PyTorch Not Automatically Utilizing Multiple GPUs

Sai_Yaaminie_Ganda · February 12, 2025, 11:53pm

I am working on the Lambda Vector Machine, which has 2 NVIDIA RTX 600 Ada GPUs. However, PyTorch is using only 1 GPU automatically, and I have to manually split the workload to run on both GPUs.

I expected PyTorch to automatically parallelize computations across both GPUs using DataParallel() or DistributedDataParallel(), but the workload remains restricted to a single GPU.

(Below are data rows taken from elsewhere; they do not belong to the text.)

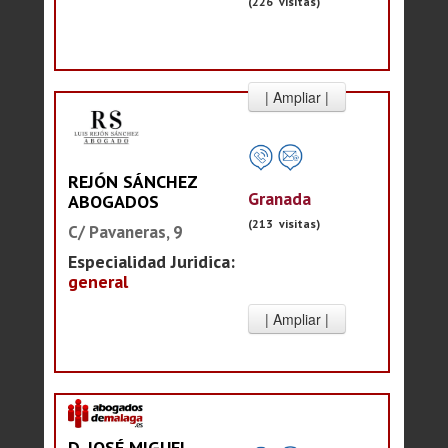
(226 visitas)
REJÓN SÁNCHEZ
Granada
ABOGADOS
(213 visitas)
C/ Pavaneras, 9
Especialidad Juridica:
general
D. JOSÉ MIGUEL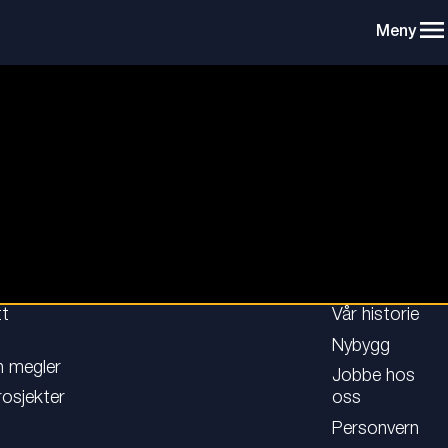
tt
Vår historie
Nybygg
n megler
Jobbe hos
rosjekter
oss
Personvern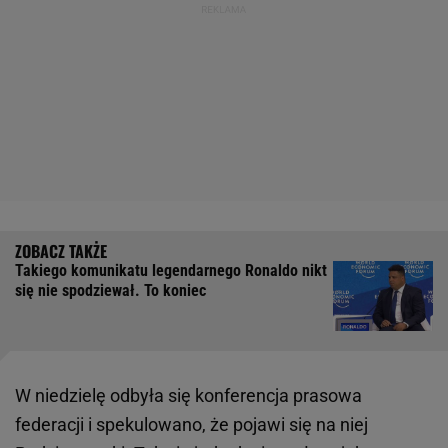
Takiego komunikatu legendarnego Ronaldo nikt
się nie spodziewał. To koniec
W niedzielę odbyła się konferencja prasowa
federacji i spekulowano, że pojawi się na niej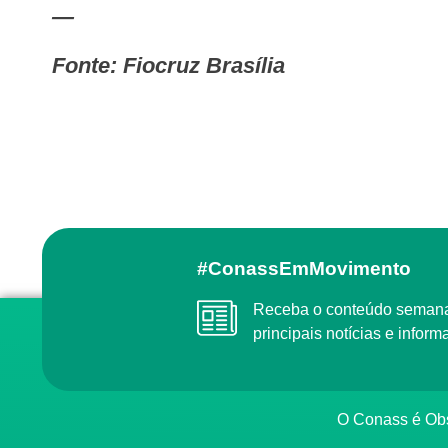
—
Fonte: Fiocruz Brasília
#ConassEmMovimento
Receba o conteúdo semanal do Conass com as
principais notícias e info
O Conass é O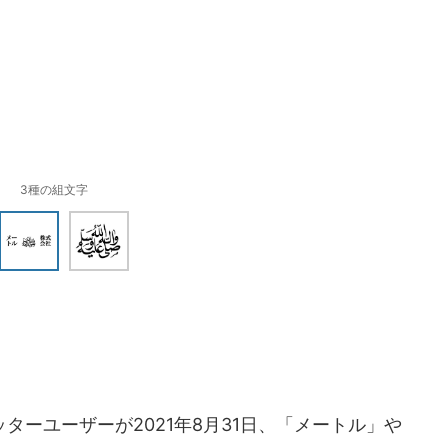
3種の組文字
ーユーザーが2021年8月31日、「メートル」や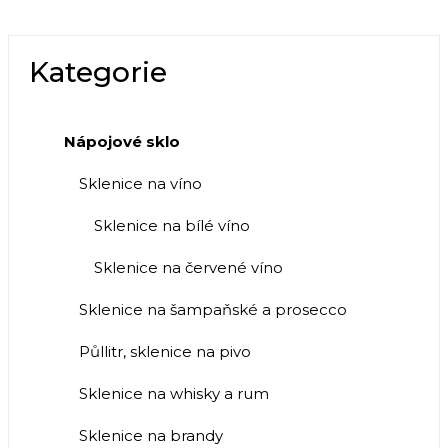
Kategorie
Nápojové sklo
Sklenice na víno
Sklenice na bílé víno
Sklenice na červené víno
Sklenice na šampaňské a prosecco
Půllitr, sklenice na pivo
Sklenice na whisky a rum
Sklenice na brandy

Are there any specific system configurations or PyTorch settings I need to adjust?

Thank you.

ptrblck · February 12, 2025, 11:54pm

The DDP Tutorial shows how multiple GPUs can be used in DDP. Did you stick to this example or how do you execute your script?

Sai_Yaaminie_Ganda · February 13, 2025, 4:12pm

Thank you for sharing the resources. I haven’t used Distributed Data Parallel (DDP) for machine learning before. I was trying to parallelize matrix multiplication for very large matrices (N > 10,000 ). For this, I defined the operation as a model(N, N) and then passed it through torch.nn.DataParallel()

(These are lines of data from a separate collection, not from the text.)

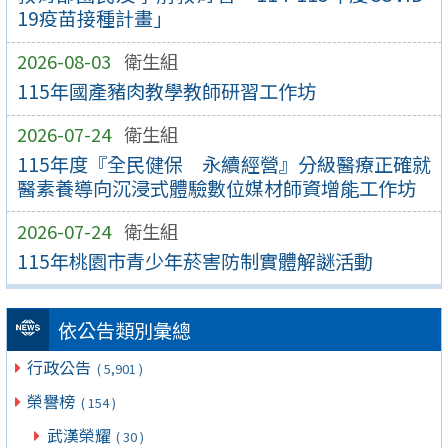
19疫苗接種計畫」
2026-08-03
衛生組
115年國產豬肉教學教師研習工作坊
2026-07-24
衛生組
115年度『全民健保 永續經營』分級醫療正確就
醫素養導向沉浸式體驗數位媒材師資增能工作坊
2026-07-24
衛生組
115年桃園市青少年菸害防制實體解謎活動
依公告類別彙總
行政公告
( 5,901 )
榮譽榜
( 154 )
武漢榮耀
( 30 )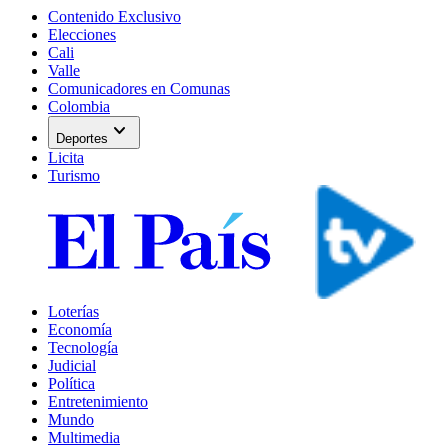
Contenido Exclusivo
Elecciones
Cali
Valle
Comunicadores en Comunas
Colombia
expand_more
Deportes
Licita
Turismo
Loterías
Economía
Tecnología
Judicial
Política
Entretenimiento
Mundo
Multimedia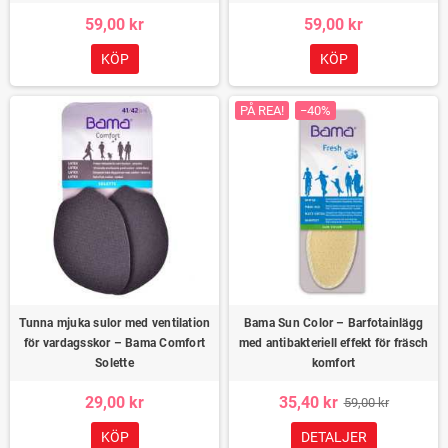
59,00 kr
59,00 kr
KÖP
KÖP
PÅ REA!
−40%
Tunna mjuka sulor med ventilation
Bama Sun Color – Barfotainlägg
för vardagsskor – Bama Comfort
med antibakteriell effekt för fräsch
Solette
komfort
29,00 kr
35,40 kr
59,00 kr
KÖP
DETALJER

ptrblck · February 13, 2025, 4:51pm

DistributedDataParallel will not shard matmuls or other operations. It will parallelize the workload by cloning the model to each (rank) and will execute the forward/backward passes in parallel on each rank using different data samples.
If you want to apply model sharding approaches you might want to check e.g. Tensor Parallelism.

Sai_Yaaminie_Ganda · February 13, 2025, 5:07pm

Thank you for the clarification. I went through the documentation and had one question - does Tensor Parallelism automatically synchronize all computations in the correct order, or do I need to manually handle synchronization to prevent race conditions or stale data?